Canon EOS 5D Mark III photos
The changes to the 5D's design are subtle but important, including a locking mode dial, better record-button placement, and dual card slots.
No radical design changes
While Canon made a lot of little--and important--tweaks to the camera's design, physically it feels fundamentally the same as its predecessor.
Streamlined layout
The back controls have been moved around a little for more streamlined operation. These include a 7D-like button/switch for Live View and movie capture and the addition of a touch pad to the control dial for silent adjustments during movie shooting. The viewfinder now offers 100 percent coverage, and the camera incorporates the same 3.2-inch LCD that Canon's using in all its current high-end dSLRs.
Dual card slots
Not only is it great that the camera has both CF (UDMA 7) and SDXC card slots, but it adds a nice twist to the more common myriad options for them: you can also configure to save say, large raw files to one and small to the other, or differently compressed JPEGs to each.
Menus
The 5DM3 uses the same menu and control-configuration system as the 1D X, which in turn copies some of the 7D. I've always found this screen for configuring the various controls extremely well designed.
Locking mode dial
Canon adds a locking mode dial to the camera, which is good, but it's the awkward center button that debuted in the 60D.
Status LCD and top controls
The status LCD is the same, although it has a few more readouts to accommodate some of the new features, like silent burst shooting. There's also a tiny new programmable button on top.
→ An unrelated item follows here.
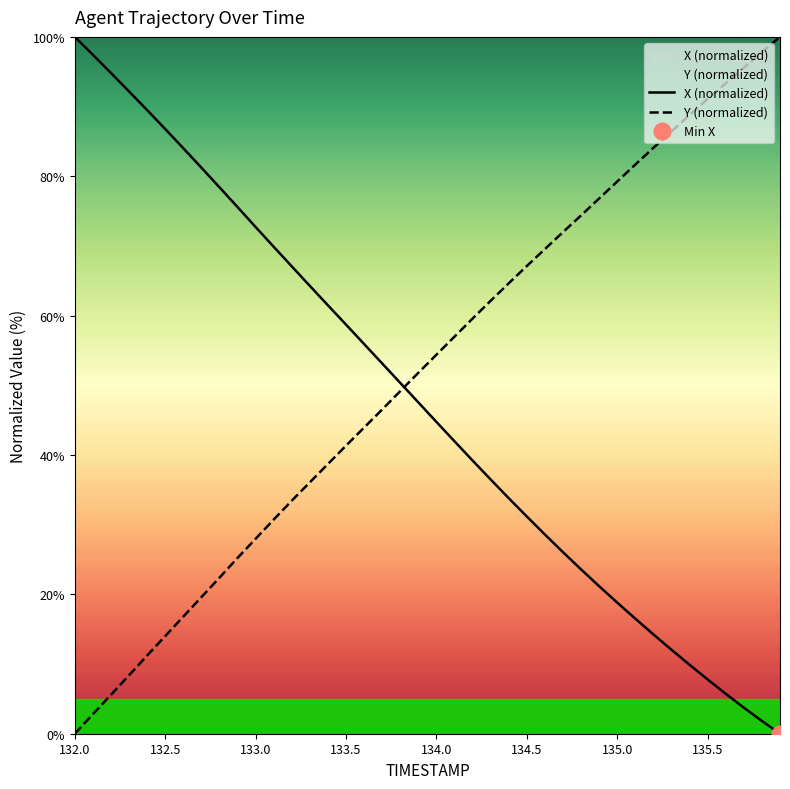

True or false: X (normalized) has a value of 86.8 at 132.5.

True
The other controls--metering, white balance, AF mode, drive mode, ISO, and flash compensation, as well as AF lock, AD lock, and focus-area selection--remain unchanged.
Connectors
Canon adds a headphone jack to its set of connectors. Unfortunately, the HDMI still outputs only with screen overlay.
Redesigned battery grip
While both the camera and the optional vertical grip use the same batteries as the 5DM2, the grip has been slightly redesigned to add a jog controller for improved vertical handling. There's also a duplicate of the manual function button by the shutter.
New flagship flash
The 580EXII is getting replaced by the Speedlite 600EX-RT, Canon's first flash with built-in wireless master capability (it supports RF or line-of-sight for backward compatibility). It supports up to five groups flashes in up to 16 channels, plus Canon claims it's got a 20 percent faster recycle time.
Just the flash transmitter
If you just want the wireless transmitter with no flash attached, Canon has extracted the 600EX-RT's guts and created a transmitter-only product, the ST-E3 RT.
GPS receiver
Unlike the slim GPS module that the company announced with the 1D X, the 5DM3 is joined by a big hot-shoe model. It does have GPS logging capability, though, which allows you to track your movements between EXIF data location snapshots.